Cuando ese discurso recalcitrante se desmoronó por la dificultad de control ideológico de un grupo poblacional tan grande, decidieron explorar minorías más manejables a las que poder capitalizar. Les llegó entonces el turno a los transexuales. Y qué mejor manera de transmitir una idea que con un buen taquillazo que aglutine el mensaje incongruente de algunos capos del lobby transgenerista acerca de lo que una reasignación de sexo –con sus estereotipos sexistas de género incluidos– puede hacer con un alma execrable y sanguinaria.
El espectador acaba empatizando con Emilia Pérez, una mujer de plena bondad cuyo propósito vital después de la vaginoplastia es la redención de su yo predecesor, que, encerrado en el cuerpo del jefe de un cártel mexicano al que le brillaba el rostro por la grasa acumulada, florece repentinamente y alcanza una nueva y virginal realidad sobre la que ya no pesa un pasado de vidas arrebatadas, extorsiones y violencia. Y ni rastro de la grasa acumulada.
Ese cambio físico, con nuevos y mejorados atributos emocionales, se venden en la película tan asequibles como ir a hacerse las uñas a la esteticista del barrio. Sin mención alguna a la salud mental, lo único necesario sería una suma de dinero encima de la mesa y el deseo de renacer como una mujer completa, es decir, con pelo largo, vestido, tacones y la fragilidad emocional propia del sexo femenino. Teoría queer en estado puro.

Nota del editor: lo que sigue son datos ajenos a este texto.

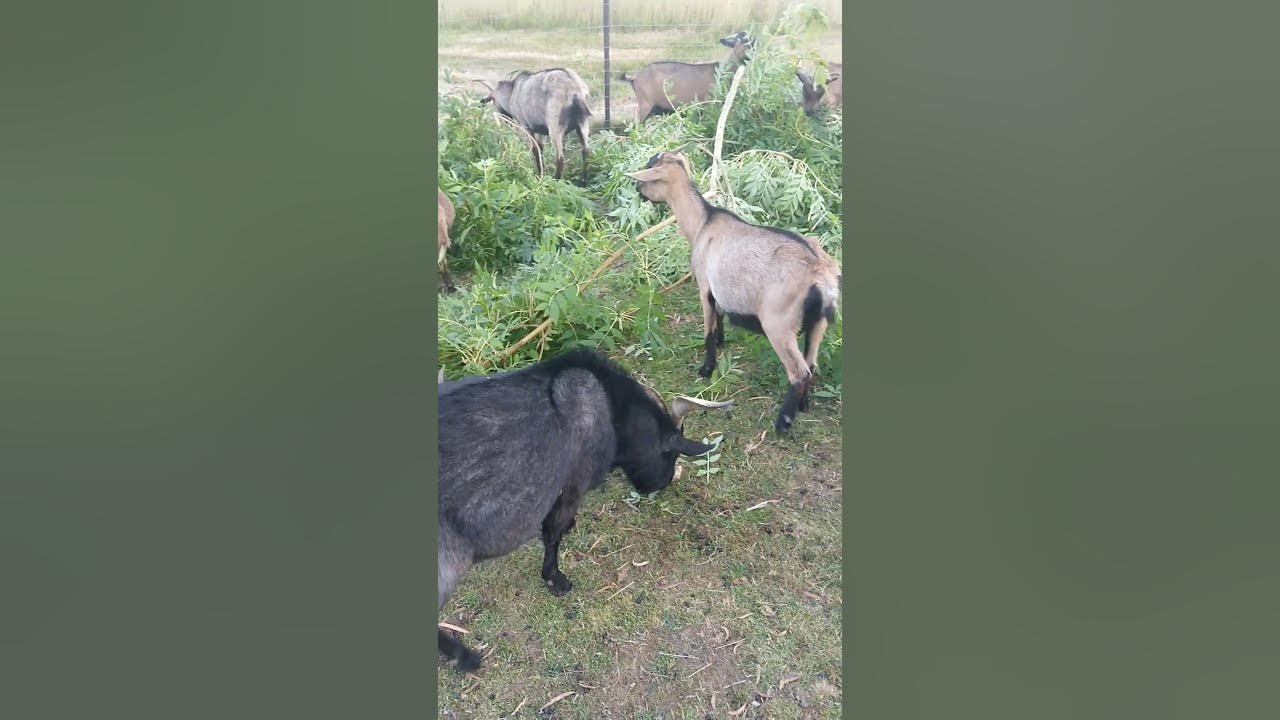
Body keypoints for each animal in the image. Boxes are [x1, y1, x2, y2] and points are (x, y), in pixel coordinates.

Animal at [437, 349, 732, 672]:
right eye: (672, 452)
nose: (664, 481)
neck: (611, 406)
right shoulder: (573, 484)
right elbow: (553, 534)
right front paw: (555, 579)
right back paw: (464, 657)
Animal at [619, 31, 753, 125]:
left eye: (752, 40)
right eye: (739, 41)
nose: (750, 53)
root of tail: (634, 78)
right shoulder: (709, 103)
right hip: (644, 103)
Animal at [626, 152, 840, 434]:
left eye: (649, 171)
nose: (638, 190)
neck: (703, 224)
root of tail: (819, 273)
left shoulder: (704, 285)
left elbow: (708, 327)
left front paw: (706, 369)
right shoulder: (718, 291)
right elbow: (719, 317)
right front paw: (721, 343)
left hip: (779, 323)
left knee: (799, 371)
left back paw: (783, 421)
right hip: (819, 322)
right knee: (811, 363)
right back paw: (803, 405)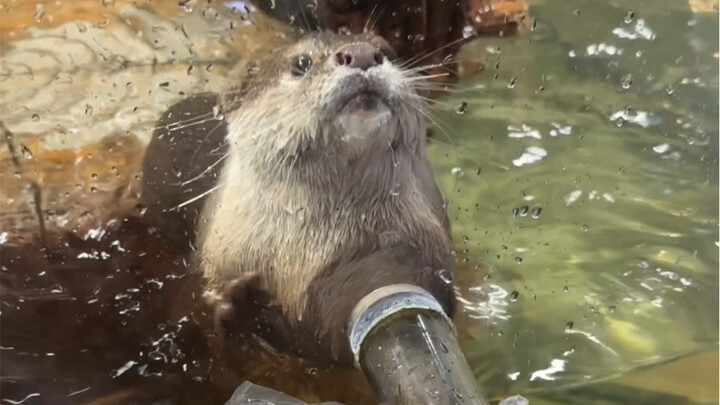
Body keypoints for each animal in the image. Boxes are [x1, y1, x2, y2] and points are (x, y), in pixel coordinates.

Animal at [141, 32, 456, 366]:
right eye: (302, 63)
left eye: (387, 51)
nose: (360, 53)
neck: (300, 260)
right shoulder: (211, 261)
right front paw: (238, 307)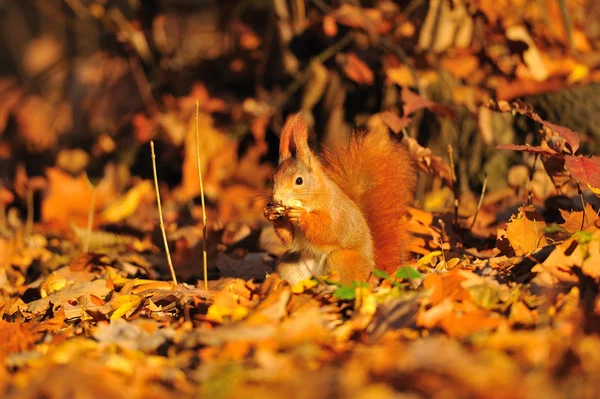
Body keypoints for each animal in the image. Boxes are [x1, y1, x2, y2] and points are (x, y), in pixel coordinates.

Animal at [262, 114, 418, 286]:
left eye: (299, 181)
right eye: (273, 179)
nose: (277, 198)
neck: (312, 199)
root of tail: (373, 272)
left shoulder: (334, 211)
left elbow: (329, 231)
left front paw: (301, 215)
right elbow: (290, 240)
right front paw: (271, 214)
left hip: (341, 259)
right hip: (290, 266)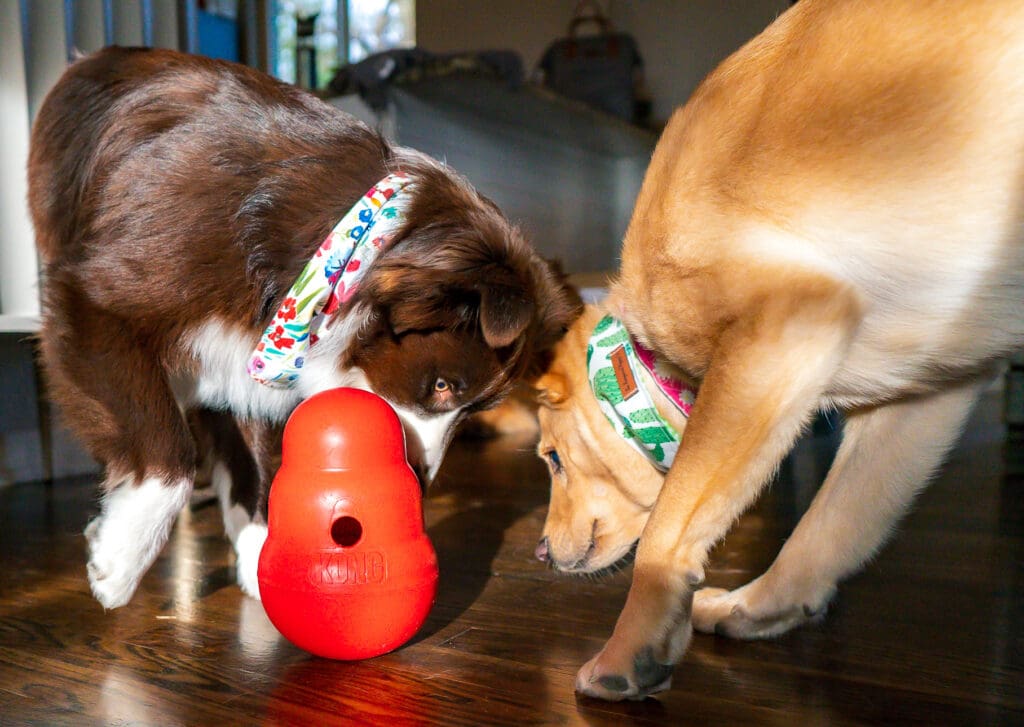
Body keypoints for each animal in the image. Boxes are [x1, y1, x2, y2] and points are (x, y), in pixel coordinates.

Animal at [29, 47, 577, 610]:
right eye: (442, 385)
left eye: (467, 406)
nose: (420, 484)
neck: (344, 246)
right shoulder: (95, 301)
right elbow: (169, 450)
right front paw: (118, 558)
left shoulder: (246, 354)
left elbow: (257, 459)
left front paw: (264, 555)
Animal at [532, 0, 1024, 704]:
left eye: (551, 459)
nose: (539, 554)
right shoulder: (924, 401)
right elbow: (827, 529)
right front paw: (759, 607)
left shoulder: (780, 330)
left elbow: (667, 533)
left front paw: (629, 652)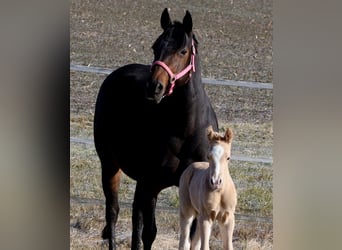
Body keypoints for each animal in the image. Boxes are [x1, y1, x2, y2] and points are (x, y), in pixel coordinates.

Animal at [92, 8, 218, 250]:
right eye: (155, 47)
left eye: (183, 51)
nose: (154, 87)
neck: (185, 130)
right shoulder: (152, 185)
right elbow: (149, 232)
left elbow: (194, 234)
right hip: (110, 165)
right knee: (113, 212)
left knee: (134, 214)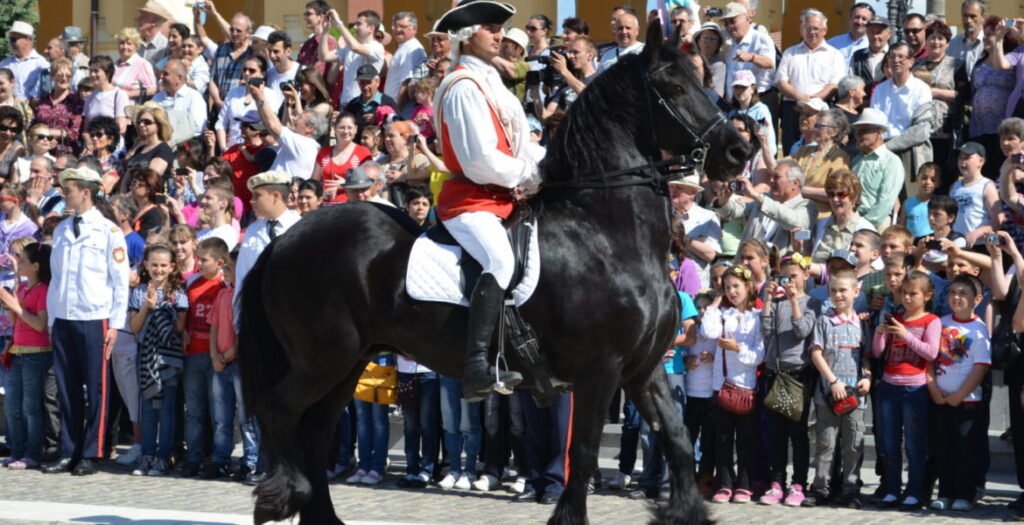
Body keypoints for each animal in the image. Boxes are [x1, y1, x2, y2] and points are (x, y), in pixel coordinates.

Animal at [239, 22, 753, 523]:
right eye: (673, 85)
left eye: (703, 78)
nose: (740, 151)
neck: (606, 232)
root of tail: (285, 239)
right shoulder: (601, 369)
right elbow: (586, 453)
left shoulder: (643, 370)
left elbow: (678, 441)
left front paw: (685, 511)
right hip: (325, 357)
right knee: (280, 410)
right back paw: (285, 495)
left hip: (347, 360)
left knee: (314, 429)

Esta ligereza con la que caricaturiza el director la difícil situación que atraviesan en el mundo real las personas con disforia de género es consecuencia del germen capitalista posmoderno –o posmocapitalista–, que en las últimas décadas ha infectado luchas populares loables y necesarias, entre otras la de las minorías sexuales, transformándolas en movimientos estructuralmente modificados en base a intereses corporativos, entre los que no figura el bienestar real del individuo, sino que lo que buscan es el beneficio económico por medio, entre otras cosas, del control y la manipulación social.
No nos debe extrañar que la contranarrativa de esta tergiversación social se pronuncie en boca del sector ultraconservador, pues son ellos los que, aprovechando el ardor popular y la división que han generado las falsas banderas, nos dirán con algo de razón que el progreso social jamás existió.